Directions for this task:
Restate word for word the lines of the material below, from the line with "thumb cmc: (256, 290)" to the line with "index dip: (125, 84)", both lines included, and no others.

Source data:
____

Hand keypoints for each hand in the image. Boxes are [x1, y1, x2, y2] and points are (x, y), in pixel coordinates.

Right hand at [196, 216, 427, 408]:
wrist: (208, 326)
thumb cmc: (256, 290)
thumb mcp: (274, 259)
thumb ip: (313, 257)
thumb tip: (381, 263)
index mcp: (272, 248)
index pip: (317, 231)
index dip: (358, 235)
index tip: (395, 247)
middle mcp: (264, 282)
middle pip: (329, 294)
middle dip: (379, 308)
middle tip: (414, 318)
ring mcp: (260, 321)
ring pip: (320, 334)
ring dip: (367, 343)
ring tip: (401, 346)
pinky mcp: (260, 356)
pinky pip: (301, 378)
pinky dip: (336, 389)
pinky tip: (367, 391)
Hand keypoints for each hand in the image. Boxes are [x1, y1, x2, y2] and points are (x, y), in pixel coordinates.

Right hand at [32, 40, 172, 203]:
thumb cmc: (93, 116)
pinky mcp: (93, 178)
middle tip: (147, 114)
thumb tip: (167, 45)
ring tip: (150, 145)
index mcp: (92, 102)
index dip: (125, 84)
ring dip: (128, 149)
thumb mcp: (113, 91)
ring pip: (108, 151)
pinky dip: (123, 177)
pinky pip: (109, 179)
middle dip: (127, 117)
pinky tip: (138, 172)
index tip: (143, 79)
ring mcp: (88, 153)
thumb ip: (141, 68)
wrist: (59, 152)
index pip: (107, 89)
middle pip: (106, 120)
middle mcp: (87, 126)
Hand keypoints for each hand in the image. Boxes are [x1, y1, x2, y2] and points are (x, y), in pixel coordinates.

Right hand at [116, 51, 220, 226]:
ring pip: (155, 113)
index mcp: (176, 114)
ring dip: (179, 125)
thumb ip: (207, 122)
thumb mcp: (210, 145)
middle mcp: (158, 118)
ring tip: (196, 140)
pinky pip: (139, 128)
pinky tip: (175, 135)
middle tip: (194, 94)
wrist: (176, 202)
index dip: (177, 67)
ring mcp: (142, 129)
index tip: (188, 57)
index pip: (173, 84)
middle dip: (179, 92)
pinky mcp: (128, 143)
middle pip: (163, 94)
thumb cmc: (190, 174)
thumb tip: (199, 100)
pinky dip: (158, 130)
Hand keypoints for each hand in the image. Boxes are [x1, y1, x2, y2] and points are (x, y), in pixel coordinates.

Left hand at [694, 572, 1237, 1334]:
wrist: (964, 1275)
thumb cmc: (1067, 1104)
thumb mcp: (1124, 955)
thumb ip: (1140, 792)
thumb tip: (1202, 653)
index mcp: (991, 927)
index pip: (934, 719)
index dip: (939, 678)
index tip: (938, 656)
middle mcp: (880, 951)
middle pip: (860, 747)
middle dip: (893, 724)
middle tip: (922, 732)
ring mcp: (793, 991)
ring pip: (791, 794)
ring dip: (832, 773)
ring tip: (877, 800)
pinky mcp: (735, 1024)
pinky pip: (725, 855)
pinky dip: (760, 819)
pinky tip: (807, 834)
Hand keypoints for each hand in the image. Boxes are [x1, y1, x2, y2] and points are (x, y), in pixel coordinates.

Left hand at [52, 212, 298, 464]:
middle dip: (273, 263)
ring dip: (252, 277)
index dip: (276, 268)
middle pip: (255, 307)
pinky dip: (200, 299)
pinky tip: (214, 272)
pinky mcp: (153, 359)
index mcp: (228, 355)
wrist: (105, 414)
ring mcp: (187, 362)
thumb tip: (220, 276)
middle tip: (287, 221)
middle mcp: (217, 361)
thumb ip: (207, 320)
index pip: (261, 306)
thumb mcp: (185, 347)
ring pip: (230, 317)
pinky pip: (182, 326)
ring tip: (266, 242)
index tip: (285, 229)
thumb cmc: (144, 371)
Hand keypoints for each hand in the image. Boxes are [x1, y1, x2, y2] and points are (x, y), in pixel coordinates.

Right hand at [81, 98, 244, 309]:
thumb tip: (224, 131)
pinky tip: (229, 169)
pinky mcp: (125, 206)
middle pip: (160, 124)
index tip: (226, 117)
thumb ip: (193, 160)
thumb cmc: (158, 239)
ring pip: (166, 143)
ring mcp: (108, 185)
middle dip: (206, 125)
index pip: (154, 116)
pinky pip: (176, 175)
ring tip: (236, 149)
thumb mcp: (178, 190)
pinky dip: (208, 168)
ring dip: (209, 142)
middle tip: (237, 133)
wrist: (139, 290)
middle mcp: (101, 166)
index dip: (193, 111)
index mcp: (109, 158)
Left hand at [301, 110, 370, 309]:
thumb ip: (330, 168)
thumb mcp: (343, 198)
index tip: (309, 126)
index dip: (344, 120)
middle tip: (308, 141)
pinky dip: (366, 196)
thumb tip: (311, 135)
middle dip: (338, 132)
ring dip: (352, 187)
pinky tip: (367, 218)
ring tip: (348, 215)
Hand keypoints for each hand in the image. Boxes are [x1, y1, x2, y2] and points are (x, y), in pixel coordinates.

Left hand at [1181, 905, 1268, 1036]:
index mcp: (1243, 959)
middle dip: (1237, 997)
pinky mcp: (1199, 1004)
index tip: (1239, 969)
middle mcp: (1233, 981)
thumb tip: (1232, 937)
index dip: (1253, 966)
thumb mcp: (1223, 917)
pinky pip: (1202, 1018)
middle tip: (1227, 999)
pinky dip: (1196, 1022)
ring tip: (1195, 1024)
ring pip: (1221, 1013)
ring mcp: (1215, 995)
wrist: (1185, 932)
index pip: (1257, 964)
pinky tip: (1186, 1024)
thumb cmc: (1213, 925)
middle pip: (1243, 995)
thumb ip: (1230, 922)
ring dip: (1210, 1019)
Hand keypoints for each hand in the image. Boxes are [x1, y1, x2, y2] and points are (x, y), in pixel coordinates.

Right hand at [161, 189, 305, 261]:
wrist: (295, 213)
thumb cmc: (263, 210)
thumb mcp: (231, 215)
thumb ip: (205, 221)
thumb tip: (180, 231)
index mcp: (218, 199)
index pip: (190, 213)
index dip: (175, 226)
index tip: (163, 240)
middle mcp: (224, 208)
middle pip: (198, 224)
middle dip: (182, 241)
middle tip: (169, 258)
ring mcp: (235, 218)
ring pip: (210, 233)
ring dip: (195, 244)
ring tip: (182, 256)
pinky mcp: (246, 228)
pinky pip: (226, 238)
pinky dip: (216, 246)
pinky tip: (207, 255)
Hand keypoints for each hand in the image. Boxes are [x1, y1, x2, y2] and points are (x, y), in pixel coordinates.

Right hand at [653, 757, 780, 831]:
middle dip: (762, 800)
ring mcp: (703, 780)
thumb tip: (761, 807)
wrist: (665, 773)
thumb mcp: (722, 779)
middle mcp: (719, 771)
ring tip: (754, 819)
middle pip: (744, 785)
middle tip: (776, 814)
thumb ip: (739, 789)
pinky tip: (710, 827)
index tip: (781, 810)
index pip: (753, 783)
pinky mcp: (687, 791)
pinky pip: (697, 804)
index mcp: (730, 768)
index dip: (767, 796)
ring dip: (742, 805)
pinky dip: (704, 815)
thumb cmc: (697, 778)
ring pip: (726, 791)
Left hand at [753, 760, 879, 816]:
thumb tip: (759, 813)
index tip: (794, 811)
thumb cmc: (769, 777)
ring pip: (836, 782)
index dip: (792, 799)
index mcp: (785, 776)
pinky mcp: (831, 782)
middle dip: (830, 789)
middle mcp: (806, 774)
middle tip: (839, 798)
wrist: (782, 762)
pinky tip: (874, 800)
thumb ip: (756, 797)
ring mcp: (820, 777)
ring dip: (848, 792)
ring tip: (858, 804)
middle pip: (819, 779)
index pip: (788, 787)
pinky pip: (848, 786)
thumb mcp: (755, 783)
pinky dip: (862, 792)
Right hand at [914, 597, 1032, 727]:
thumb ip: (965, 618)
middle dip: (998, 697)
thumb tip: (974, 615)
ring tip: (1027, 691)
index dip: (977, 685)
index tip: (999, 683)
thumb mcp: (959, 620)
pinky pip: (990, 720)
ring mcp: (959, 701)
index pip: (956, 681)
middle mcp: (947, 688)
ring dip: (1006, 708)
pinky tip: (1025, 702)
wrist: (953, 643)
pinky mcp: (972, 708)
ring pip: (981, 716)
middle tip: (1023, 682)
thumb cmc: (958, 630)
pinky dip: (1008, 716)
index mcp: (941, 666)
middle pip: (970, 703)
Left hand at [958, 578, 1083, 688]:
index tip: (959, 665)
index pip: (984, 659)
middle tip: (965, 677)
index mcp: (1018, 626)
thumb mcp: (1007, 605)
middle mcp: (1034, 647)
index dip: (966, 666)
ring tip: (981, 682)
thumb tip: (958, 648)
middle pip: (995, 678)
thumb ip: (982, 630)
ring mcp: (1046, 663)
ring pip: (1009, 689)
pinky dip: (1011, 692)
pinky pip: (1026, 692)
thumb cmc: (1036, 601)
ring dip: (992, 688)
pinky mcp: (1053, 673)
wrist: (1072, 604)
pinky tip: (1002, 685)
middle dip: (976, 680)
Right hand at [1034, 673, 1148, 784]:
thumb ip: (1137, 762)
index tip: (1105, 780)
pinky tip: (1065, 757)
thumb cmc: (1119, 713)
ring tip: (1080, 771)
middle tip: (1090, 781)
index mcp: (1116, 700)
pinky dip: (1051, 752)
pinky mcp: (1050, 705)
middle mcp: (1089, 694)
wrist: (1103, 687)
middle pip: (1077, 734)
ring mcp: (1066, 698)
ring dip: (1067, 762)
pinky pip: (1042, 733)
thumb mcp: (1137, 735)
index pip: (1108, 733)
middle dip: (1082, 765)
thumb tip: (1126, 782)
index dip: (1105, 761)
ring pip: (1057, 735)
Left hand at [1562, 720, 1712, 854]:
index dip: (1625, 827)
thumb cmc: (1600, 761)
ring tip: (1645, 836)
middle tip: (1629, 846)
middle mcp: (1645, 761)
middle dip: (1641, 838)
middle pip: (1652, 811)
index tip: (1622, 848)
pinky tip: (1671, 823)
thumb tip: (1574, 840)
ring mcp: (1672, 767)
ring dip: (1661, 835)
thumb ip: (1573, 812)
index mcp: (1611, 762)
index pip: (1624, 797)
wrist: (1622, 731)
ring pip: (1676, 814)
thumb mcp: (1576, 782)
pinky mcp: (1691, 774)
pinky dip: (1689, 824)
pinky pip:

____

Result of the task:
thumb cmc: (256, 290)
thumb mcp: (274, 259)
thumb ip: (313, 257)
thumb tip: (381, 263)
index mcp: (272, 248)
index pip: (317, 231)
index dip: (358, 235)
index tip: (395, 247)
middle mcp: (264, 282)
middle pip: (329, 294)
middle dip: (379, 308)
middle tip: (414, 318)
ring mcp: (260, 321)
ring pip: (320, 334)
ring dip: (367, 343)
ring tip: (401, 346)
pinky mcp: (260, 356)
pinky pip: (301, 378)
pinky dip: (336, 389)
pinky tip: (367, 391)
Hand keypoints for each hand in the image. Boxes are [x1, y1, x2, y2] and points are (x, y), in pixel coordinates.

Right hand at [32, 40, 172, 203]:
thumb cmc: (93, 116)
pinky mcp: (93, 178)
middle tip: (147, 114)
thumb tip: (167, 45)
ring tip: (150, 145)
index mcp: (92, 102)
index dip: (125, 84)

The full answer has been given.